MARC Ratings has upgraded its rating on Point Zone (M) Sdn Bhd’s Sukuk Wakalah Programme to AAIS(cg) from AA-IS(cg) and accordingly revised the rating outlook to stable from positive. The rating reflects the credit strength of Point Zone’s parent KPJ Healthcare Berhad (KPJ) which has provided an unconditional and irrevocable guarantee on the sukuk programme.
The upgrade reflects KPJ’s sustained improvement in operating performance as underlined by stronger operating margins and cash flow generation. KPJ, which has an entrenched position in Malaysia’s healthcare industry, has been steadily recording higher inpatient admissions and surgery volumes over the years; this growth was robust in the last two fiscal years. Revenue grew by 17.2% y-o-y to RM3.4 billion while earnings before interest, tax, depreciation and amortisation (EBITDA) rose by 17% y-o-y to RM838 million in 2023. Based on 1H2024 performance, MARC Ratings projects KPJ to achieve a further 8% y-o-y growth in revenue and a 3% y-o-y increase in EBITDA. The strong growth prospects of the healthcare industry driven by an ageing population, rising affluence and healthcare awareness, and increasing non-communicable diseases would remain supportive of KPJ’s earnings trajectory.

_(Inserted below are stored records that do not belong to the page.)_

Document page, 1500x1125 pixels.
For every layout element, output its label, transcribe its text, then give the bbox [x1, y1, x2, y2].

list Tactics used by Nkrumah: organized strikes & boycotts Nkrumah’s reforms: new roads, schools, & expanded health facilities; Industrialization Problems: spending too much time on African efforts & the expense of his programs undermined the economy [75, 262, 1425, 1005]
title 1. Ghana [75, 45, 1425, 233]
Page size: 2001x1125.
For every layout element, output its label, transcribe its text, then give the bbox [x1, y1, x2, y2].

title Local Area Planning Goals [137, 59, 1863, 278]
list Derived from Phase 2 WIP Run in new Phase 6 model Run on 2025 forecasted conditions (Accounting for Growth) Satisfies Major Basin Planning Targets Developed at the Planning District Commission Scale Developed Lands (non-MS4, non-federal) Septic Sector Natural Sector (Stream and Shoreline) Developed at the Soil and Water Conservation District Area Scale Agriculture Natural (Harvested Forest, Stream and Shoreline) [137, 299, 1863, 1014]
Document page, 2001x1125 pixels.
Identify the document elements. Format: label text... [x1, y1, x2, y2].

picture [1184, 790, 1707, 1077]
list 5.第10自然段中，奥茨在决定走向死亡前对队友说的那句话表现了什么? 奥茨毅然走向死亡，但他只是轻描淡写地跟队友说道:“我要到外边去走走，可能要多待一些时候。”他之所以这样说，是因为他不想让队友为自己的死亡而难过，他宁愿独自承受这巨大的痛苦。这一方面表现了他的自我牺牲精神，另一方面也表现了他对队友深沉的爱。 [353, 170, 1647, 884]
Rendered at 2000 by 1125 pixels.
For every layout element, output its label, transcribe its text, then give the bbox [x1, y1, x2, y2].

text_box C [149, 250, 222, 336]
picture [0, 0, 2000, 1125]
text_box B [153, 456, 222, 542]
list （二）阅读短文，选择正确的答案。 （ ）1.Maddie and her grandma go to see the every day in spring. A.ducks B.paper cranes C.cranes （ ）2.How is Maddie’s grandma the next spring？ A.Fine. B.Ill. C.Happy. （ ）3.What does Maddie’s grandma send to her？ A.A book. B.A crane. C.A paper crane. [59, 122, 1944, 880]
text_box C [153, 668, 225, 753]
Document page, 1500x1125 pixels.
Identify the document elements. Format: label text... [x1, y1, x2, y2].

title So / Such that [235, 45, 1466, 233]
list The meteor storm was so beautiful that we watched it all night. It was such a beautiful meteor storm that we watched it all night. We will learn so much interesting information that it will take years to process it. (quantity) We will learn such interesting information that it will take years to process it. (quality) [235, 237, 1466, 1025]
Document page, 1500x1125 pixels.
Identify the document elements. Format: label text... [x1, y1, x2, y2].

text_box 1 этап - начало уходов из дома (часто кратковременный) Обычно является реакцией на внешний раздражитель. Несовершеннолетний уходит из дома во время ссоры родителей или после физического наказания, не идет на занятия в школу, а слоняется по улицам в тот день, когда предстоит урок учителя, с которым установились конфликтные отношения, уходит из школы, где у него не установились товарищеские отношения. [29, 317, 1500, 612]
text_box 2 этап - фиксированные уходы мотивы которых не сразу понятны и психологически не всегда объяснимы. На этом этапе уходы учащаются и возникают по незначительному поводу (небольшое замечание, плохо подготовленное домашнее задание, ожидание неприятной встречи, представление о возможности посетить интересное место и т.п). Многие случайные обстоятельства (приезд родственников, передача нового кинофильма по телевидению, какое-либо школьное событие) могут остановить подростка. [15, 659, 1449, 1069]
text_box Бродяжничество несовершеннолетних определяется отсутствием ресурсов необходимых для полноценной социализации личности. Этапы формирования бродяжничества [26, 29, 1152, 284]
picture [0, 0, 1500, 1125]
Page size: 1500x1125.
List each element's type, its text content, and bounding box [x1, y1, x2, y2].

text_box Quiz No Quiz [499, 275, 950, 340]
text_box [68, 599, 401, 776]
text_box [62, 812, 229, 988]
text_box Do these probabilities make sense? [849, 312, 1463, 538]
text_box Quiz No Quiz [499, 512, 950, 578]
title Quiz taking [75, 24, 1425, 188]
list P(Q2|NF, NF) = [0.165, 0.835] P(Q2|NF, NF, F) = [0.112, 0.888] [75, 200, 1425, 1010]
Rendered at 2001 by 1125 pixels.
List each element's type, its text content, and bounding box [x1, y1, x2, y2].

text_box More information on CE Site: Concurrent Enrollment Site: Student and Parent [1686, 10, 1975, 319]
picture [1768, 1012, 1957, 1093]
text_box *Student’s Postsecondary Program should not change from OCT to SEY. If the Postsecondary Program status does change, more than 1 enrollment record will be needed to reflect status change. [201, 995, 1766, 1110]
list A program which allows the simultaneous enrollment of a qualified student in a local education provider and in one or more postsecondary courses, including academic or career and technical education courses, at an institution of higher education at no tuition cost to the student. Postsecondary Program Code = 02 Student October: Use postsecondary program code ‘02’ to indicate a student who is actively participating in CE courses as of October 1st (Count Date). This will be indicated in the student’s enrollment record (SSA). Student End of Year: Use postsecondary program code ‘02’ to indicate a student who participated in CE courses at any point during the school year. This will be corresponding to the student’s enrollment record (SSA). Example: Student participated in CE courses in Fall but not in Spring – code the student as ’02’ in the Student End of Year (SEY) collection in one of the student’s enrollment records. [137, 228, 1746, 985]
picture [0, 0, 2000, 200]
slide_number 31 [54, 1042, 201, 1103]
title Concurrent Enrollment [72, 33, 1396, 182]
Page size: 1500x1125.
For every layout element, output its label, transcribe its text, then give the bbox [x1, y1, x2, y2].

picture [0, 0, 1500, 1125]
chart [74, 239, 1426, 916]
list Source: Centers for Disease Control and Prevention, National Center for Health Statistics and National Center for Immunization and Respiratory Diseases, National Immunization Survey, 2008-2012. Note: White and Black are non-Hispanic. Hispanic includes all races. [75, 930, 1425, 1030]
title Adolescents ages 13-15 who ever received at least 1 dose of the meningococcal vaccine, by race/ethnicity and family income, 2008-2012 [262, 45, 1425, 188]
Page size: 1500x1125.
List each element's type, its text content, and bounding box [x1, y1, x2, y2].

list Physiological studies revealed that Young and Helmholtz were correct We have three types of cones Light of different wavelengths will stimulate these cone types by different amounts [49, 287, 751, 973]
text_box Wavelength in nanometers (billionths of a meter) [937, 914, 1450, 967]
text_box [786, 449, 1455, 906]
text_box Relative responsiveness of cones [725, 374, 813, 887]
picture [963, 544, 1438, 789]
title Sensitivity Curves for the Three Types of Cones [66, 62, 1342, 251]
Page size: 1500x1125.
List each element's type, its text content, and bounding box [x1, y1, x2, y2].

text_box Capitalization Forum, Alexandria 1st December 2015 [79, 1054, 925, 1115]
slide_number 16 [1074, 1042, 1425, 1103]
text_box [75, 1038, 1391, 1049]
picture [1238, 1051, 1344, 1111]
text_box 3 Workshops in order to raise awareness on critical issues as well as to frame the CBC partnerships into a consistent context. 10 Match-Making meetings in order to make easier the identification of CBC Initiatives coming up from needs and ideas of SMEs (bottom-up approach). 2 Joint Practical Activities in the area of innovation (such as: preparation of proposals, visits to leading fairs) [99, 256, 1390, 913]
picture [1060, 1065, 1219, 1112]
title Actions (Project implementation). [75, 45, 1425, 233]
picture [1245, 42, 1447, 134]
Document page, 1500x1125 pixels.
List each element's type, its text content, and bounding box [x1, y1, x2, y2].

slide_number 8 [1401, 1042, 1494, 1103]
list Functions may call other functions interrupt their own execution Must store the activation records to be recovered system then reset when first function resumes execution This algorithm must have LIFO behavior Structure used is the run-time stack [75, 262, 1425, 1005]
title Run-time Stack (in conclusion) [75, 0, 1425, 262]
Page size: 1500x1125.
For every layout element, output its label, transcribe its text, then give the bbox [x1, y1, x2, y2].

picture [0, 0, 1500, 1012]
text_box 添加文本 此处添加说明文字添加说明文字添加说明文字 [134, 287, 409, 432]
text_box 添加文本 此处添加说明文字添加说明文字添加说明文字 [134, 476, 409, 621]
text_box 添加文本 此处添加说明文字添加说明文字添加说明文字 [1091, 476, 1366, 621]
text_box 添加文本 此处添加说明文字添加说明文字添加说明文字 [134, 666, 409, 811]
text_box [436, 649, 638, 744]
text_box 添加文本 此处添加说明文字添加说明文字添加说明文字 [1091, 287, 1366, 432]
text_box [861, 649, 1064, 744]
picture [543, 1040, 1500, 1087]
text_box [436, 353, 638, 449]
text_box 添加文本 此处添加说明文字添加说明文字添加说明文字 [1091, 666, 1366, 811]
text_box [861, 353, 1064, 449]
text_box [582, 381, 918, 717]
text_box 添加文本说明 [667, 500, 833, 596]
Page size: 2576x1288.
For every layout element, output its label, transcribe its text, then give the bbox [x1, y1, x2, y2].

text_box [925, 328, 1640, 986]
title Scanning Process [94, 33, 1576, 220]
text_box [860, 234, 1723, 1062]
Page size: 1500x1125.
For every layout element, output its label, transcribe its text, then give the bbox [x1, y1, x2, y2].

The rating agency notes that KPJ has no significant capex with the focus remaining on routine replacement and upgrades, and bed expansion at existing hospitals. Accordingly, KPJ’s leverage as reflected by a gross debt-to-equity (DE) ratio of 0.72x as at end-June 2024 (net DE ratio: 0.43x) would continue to decline over the medium term; borrowings are forecast to reduce from around RM1.9 billion to around RM1.3 billion by 2028. KPJ had close to RM750 million in cash as of end-1H2024. MARC Ratings expects cash flow from operations interest coverage ratio at about 9.0x and debt coverage ratio at around 0.3x for 2024.